**INSTRUCTIONS TO FOLLOW**
Reproduce nothing but the lines from the one containing "nose: (424, 326)" to the end of the records below, each exactly as written.

─── DATA ───

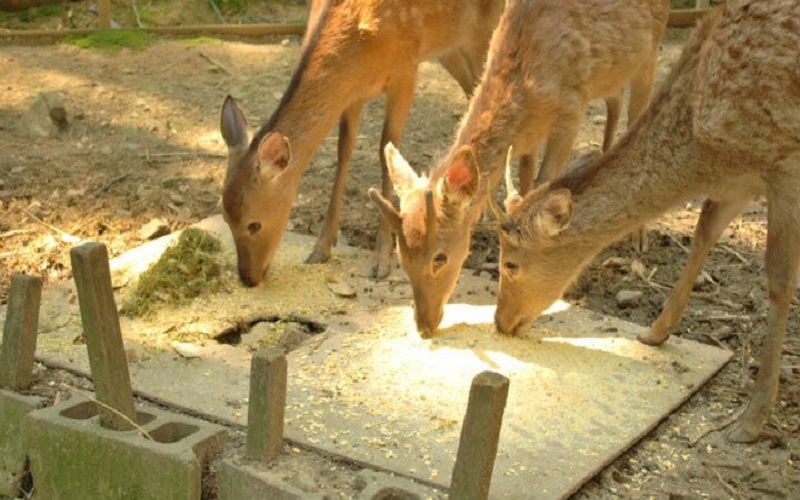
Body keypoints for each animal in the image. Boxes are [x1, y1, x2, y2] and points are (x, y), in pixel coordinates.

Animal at [219, 0, 504, 288]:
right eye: (225, 217)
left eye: (254, 224)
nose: (248, 278)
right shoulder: (352, 92)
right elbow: (344, 150)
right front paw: (321, 248)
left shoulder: (405, 71)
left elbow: (385, 150)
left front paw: (382, 261)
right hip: (450, 45)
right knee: (474, 93)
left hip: (485, 27)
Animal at [368, 1, 668, 336]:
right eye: (401, 256)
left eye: (439, 258)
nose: (424, 326)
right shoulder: (529, 137)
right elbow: (524, 178)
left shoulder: (572, 108)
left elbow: (545, 179)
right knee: (615, 99)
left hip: (651, 51)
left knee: (638, 112)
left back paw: (639, 238)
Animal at [494, 0, 800, 446]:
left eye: (510, 263)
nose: (501, 322)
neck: (703, 152)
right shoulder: (739, 181)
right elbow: (704, 230)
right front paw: (655, 332)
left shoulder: (784, 165)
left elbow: (779, 280)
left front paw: (751, 420)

───

**ANSWER SPACE**
nose: (424, 326)
right shoulder: (529, 137)
right elbow: (524, 178)
left shoulder: (572, 108)
left elbow: (545, 179)
right knee: (615, 99)
left hip: (651, 51)
left knee: (638, 112)
left back paw: (639, 238)
Animal at [494, 0, 800, 446]:
left eye: (510, 263)
nose: (501, 322)
neck: (703, 152)
right shoulder: (739, 181)
right elbow: (704, 230)
right front paw: (655, 332)
left shoulder: (784, 165)
left elbow: (779, 280)
left front paw: (751, 420)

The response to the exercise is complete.